_TEXT EXCERPT:_

..........

In total, this code does either one or zero database queries. The only deliberate optimization performed is using the emails
variable. Using QuerySet.exists()
for the if
or QuerySet.count()
for the count would each cause additional queries.
Use QuerySet.update()
and delete()
Rather than retrieve a load of objects, set some values, and save them individual, use a bulk SQL UPDATE statement, via QuerySet.update(). Similarly, do bulk deletes where possible.
Note, however, that these bulk update methods cannot call the save()
or delete()
methods of individual instances, which means that any custom behavior you have added for these methods will not be executed, including anything driven from the normal database object signals.
Use foreign key values directly
If you only need a foreign key value, use the foreign key value that is already on the object you’ve got, rather than getting the whole related object and taking its primary key. i.e. do:
entry.blog_id
instead of:
entry.blog.id
Don’t order results if you don’t care
Ordering is not free; each field to order by is an operation the database must perform. If a model has a default ordering (Meta.ordering
) and you don’t need it, remove it on a QuerySet
by calling order_by()
with no parameters.
Adding an index to your database may help to improve ordering performance.
Use bulk methods
Use bulk methods to reduce the number of SQL statements.
Create in bulk
When creating objects, where possible, use the bulk_create()
method to reduce the number of SQL queries. For example:
Entry.objects.bulk_create([
Entry(headline='This is a test'),
Entry(headline='This is only a test'),
])
…is preferable to:
Entry.objects.create(headline='This is a test')
Entry.objects.create(headline='This is only a test')
Note that there are a number of caveats to this method
, so make sure it’s appropriate for your use case.
Update in bulk
When updating objects, where possible, use the bulk_update()

..........

_COLLECTED DATA:_
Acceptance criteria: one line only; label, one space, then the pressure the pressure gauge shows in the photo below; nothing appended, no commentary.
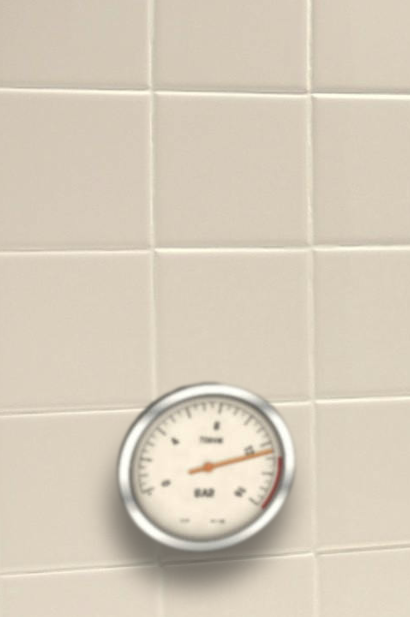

..........

_APPLY WHAT YOU READ:_
- A) Could you quote the Django database optimization text, beginning at the words "Note, however, that" and stopping after "by calling order_by()"?
- B) What section headings appear in the Django database optimization text?
- C) Can you pick up the Django database optimization text from where it stops and carry it on?
The lines after the text are separate material.

_ANSWERS IN ORDER:_
- A)
Note, however, that these bulk update methods cannot call the save()
or delete()
methods of individual instances, which means that any custom behavior you have added for these methods will not be executed, including anything driven from the normal database object signals.
Use foreign key values directly
If you only need a foreign key value, use the foreign key value that is already on the object you’ve got, rather than getting the whole related object and taking its primary key. i.e. do:
entry.blog_id
instead of:
entry.blog.id
Don’t order results if you don’t care
Ordering is not free; each field to order by is an operation the database must perform. If a model has a default ordering (Meta.ordering
) and you don’t need it, remove it on a QuerySet
by calling order_by()

- B)
Use QuerySet.update() and delete()
Use foreign key values directly
Don't order results if you don't care
Use bulk methods
Create in bulk
Update in bulk

- C)
method to reduce the number of SQL queries. Given a list or queryset of objects:
entries = Entry.objects.bulk_create([
Entry(headline='This is a test'),
Entry(headline='This is only a test'),
])
The following example:
entries[0].headline = 'This is not a test'
entries[1].headline = 'This is no longer a test'
Entry.objects.bulk_update(entries, ['headline'])
…is preferable to:
entries[0].headline = 'This is not a test'
entries[0].save()
entries[1].headline = 'This is no longer a test'
entries[1].save()
Note that there are a number of caveats to this method
, so make sure it’s appropriate for your use case.
Insert in bulk
When inserting objects into ManyToManyFields
, use add()
with multiple objects to reduce the number of SQL queries. For example:
my_band.members.add(me, my_friend)
…is preferable to:
my_band.members.add(me)
my_band.members.add(my_friend)
…where Bands
and Artists
have a many-to-many relationship.
When inserting different pairs of objects into ManyToManyField
or when the custom through
table is defined, use bulk_create()
method to reduce the number of SQL queries. For example:
PizzaToppingRelationship = Pizza.toppings.through
PizzaToppingRelationship.objects.bulk_create([
PizzaToppingRelationship(pizza=my_pizza, topping=pepperoni),
PizzaToppingRelationship(pizza=your_pizza, topping=pepperoni),
PizzaToppingRelationship(pizza=your_pizza, topping=mushroom),
], ignore_conflicts=True)
…is preferable to:
my_pizza.toppings.add(pepperoni)
your_pizza.toppings.add(pepperoni, mushroom)
…where Pizza
and Topping
have a many-to-many relationship. Note that there are a number of caveats to this method
, so make sure it’s appropriate for your use case.
Remove in bulk
When removing objects from ManyToManyFields
, use remove()
with multiple objects to reduce the number of SQL queries. For example:
my_band.members.remove(me, my_friend)
…is preferable to:
my_band.members.remove(me)
my_band.members.remove(my_friend)
…where Bands
and Artists
have a many-to-many relationship.
When removing different pairs of objects from ManyToManyFields
, use delete()
on a Q
expression with multiple through
model instances to reduce the number of SQL queries. For example:
from django.db.models import Q
PizzaToppingRelationship = Pizza.toppings.through
PizzaToppingRelationship.objects.filter(
Q(pizza=my_pizza, topping=pepperoni) |
Q(pizza=your_pizza, topping=pepperoni) |
Q(pizza=your_pizza, topping=mushroom)
).delete()
…is preferable to:
my_pizza.toppings.remove(pepperoni)
your_pizza.toppings.remove(pepperoni, mushroom)
…where Pizza
and Topping
have a many-to-many relationship.